Por lo que yo y cuantos estaban presentes en el momento de su muerte sabemos, no se trató de un suicidio. El suicidio se define como un acto letal y voluntario cometido sobre uno mismo en un período de tiempo relativamente breve. Así, el fin de Edgar Allan Poe ( muy admirado por mi padre, por cierto), quien fue hallado borracho e inconsciente en las calles de Baltimore pocos días antes de morir sin recuperar la conciencia, no suele ser calificado como suicidio.

Acercándonos un poco más en el tiempo, la muerte de Dylan Thomas (cuyas últimas palabras fueron "I´ve had eighteen whiskies I think that´s a record") es descrita en sus biografías como consecuencia de "una sobredosis de alcohol" o un "envenenamiento de alcohol".

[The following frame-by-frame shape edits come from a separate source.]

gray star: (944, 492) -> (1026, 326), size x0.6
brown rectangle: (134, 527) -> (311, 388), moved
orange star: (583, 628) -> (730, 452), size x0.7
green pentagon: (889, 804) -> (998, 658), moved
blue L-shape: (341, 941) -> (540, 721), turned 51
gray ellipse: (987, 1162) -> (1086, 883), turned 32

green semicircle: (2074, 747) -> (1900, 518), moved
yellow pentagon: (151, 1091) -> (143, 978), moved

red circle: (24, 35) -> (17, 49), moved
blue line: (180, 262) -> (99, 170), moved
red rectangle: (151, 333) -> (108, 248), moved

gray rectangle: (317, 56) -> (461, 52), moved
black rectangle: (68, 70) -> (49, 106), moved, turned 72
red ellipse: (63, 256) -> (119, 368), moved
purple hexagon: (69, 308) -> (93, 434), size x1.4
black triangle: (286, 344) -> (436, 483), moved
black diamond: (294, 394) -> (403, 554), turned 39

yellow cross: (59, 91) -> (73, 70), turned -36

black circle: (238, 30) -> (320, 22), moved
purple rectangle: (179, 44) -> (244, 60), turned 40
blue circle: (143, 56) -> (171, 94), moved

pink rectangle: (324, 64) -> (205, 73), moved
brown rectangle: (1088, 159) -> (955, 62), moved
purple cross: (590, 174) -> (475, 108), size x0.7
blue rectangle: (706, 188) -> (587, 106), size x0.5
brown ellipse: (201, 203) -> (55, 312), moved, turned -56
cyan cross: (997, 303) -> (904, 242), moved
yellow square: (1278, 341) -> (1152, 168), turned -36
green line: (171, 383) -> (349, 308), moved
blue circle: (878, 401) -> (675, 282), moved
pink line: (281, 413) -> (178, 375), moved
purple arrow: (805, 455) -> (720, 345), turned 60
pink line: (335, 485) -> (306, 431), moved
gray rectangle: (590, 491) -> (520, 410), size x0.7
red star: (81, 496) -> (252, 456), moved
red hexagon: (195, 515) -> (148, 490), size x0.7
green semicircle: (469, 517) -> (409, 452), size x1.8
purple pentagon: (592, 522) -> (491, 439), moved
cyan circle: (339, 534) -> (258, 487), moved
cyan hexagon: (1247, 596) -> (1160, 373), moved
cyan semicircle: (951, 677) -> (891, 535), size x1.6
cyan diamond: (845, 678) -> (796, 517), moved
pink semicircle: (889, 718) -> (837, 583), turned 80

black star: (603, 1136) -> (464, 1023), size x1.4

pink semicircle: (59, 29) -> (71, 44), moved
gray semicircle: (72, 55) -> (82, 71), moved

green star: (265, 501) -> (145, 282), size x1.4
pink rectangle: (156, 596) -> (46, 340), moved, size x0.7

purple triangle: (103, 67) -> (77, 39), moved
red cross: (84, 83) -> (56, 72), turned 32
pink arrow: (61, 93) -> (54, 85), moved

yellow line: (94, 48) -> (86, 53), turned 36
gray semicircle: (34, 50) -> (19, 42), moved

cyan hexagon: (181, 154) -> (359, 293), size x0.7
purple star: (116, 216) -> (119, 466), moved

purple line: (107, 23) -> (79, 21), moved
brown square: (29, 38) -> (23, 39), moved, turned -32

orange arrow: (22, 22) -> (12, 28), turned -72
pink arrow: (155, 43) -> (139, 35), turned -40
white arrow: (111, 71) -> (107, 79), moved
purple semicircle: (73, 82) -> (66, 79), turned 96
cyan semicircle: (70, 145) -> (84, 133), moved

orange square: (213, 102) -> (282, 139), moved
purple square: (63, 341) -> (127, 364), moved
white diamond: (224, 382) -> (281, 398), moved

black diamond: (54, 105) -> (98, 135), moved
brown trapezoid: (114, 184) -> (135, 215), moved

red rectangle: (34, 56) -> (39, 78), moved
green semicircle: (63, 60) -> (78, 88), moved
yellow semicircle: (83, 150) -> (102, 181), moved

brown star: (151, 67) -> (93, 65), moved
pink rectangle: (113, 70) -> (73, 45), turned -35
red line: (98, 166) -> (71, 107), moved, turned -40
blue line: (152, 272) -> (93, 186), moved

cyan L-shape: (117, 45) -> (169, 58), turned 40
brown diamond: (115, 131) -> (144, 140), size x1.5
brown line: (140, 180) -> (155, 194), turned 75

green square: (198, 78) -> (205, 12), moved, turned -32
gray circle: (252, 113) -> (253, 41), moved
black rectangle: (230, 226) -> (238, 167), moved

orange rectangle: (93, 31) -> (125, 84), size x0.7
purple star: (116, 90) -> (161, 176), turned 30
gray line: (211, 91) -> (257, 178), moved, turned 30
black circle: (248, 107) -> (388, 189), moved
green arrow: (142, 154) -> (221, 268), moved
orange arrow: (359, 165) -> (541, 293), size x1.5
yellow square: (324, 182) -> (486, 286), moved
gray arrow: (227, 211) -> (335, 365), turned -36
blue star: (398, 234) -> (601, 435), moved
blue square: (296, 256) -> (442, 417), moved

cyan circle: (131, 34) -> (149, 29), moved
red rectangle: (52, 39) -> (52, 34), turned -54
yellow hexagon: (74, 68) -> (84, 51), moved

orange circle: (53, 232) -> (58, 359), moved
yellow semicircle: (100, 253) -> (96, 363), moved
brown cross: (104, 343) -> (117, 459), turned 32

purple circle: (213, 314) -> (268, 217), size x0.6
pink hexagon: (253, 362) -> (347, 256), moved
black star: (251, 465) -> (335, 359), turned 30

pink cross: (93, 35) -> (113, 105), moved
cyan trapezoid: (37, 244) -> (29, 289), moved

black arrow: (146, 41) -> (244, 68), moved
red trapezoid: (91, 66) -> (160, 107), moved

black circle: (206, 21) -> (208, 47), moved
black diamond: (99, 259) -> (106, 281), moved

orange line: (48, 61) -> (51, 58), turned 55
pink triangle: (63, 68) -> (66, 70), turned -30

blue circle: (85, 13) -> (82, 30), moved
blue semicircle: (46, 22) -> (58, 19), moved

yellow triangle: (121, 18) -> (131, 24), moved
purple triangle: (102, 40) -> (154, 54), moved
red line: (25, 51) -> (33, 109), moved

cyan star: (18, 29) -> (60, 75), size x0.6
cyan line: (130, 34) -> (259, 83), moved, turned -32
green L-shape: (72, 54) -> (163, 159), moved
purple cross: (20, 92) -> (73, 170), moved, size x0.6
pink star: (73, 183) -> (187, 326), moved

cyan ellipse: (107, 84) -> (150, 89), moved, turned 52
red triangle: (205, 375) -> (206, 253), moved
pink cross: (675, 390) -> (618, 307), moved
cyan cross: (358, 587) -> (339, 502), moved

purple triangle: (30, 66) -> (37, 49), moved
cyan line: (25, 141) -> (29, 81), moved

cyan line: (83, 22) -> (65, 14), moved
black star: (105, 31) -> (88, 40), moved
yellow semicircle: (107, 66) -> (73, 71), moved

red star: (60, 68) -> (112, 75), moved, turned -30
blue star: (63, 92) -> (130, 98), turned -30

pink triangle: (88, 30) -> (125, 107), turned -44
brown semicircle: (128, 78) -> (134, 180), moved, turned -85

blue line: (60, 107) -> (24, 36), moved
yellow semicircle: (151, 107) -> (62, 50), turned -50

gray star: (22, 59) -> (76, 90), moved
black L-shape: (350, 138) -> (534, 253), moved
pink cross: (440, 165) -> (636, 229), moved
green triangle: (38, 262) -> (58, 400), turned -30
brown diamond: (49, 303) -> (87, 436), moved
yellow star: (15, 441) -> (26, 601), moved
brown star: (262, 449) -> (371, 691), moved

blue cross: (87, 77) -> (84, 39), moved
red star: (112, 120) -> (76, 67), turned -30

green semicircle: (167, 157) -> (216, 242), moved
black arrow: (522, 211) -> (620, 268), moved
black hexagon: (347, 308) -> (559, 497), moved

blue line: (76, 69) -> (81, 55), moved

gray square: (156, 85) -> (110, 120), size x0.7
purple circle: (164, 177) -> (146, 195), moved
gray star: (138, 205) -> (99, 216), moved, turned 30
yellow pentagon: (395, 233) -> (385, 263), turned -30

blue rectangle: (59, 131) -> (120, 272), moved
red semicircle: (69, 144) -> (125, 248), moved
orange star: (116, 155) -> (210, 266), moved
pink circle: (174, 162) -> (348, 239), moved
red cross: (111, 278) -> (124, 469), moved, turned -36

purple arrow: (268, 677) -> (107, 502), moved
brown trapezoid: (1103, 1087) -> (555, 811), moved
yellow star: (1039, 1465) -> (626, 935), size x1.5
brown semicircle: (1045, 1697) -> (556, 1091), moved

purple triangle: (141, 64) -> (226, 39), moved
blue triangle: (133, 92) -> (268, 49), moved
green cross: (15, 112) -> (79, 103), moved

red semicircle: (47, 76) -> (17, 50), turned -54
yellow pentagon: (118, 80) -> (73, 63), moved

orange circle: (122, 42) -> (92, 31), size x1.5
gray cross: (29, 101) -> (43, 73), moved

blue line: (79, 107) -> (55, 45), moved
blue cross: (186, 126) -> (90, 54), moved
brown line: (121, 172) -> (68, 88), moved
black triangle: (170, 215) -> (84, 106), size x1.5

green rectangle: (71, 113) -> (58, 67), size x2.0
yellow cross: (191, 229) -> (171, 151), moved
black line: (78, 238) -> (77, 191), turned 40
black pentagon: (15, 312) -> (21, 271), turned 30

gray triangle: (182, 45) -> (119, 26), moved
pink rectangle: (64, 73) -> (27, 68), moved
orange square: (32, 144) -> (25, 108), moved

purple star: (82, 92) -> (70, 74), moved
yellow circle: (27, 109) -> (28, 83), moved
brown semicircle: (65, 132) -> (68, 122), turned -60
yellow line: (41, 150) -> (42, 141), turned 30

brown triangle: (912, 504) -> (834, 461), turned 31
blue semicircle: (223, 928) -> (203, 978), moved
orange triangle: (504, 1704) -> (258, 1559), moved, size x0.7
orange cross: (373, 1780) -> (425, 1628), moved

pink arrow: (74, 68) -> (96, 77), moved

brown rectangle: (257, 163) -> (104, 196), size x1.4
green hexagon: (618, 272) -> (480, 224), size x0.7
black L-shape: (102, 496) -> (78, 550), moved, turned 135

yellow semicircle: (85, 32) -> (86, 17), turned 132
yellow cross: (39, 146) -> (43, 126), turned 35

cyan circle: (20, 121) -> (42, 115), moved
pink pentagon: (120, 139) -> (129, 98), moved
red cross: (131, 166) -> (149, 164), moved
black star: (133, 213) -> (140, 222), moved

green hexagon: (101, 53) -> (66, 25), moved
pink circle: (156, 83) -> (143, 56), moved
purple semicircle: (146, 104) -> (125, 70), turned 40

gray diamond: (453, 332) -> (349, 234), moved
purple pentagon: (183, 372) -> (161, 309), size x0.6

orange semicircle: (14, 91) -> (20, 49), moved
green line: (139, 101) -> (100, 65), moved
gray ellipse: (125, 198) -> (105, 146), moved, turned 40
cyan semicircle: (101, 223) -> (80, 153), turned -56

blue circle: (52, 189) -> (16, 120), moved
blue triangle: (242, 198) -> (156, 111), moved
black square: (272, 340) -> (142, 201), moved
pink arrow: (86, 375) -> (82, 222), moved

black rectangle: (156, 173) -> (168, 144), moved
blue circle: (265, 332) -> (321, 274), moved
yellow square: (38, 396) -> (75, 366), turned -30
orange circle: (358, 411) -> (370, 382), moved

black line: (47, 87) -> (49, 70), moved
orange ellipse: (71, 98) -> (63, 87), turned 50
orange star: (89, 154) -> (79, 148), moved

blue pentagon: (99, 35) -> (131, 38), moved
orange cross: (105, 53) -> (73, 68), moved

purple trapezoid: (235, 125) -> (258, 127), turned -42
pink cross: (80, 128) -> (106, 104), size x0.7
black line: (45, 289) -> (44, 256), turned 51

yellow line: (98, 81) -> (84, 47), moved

Es humana la tendencia a mitificar a los artistas, más aún en el caso de Murena, autor de una obra compleja y atormentada que fácilmente puede inflamar la imaginación, así como es comprensible la tendencia a convertir la realidad, a veces indescifrable, en un mito más simple y atractivo. Sin embargo, creo que el mínimo epitafio debido a un escritor al relatar su muerte es el de hacerlo con precisión de lenguaje y, en particular, intentar que la luminosa verdad que Murena persiguió no degenere en su antítesis, la cómoda penumbra del mito.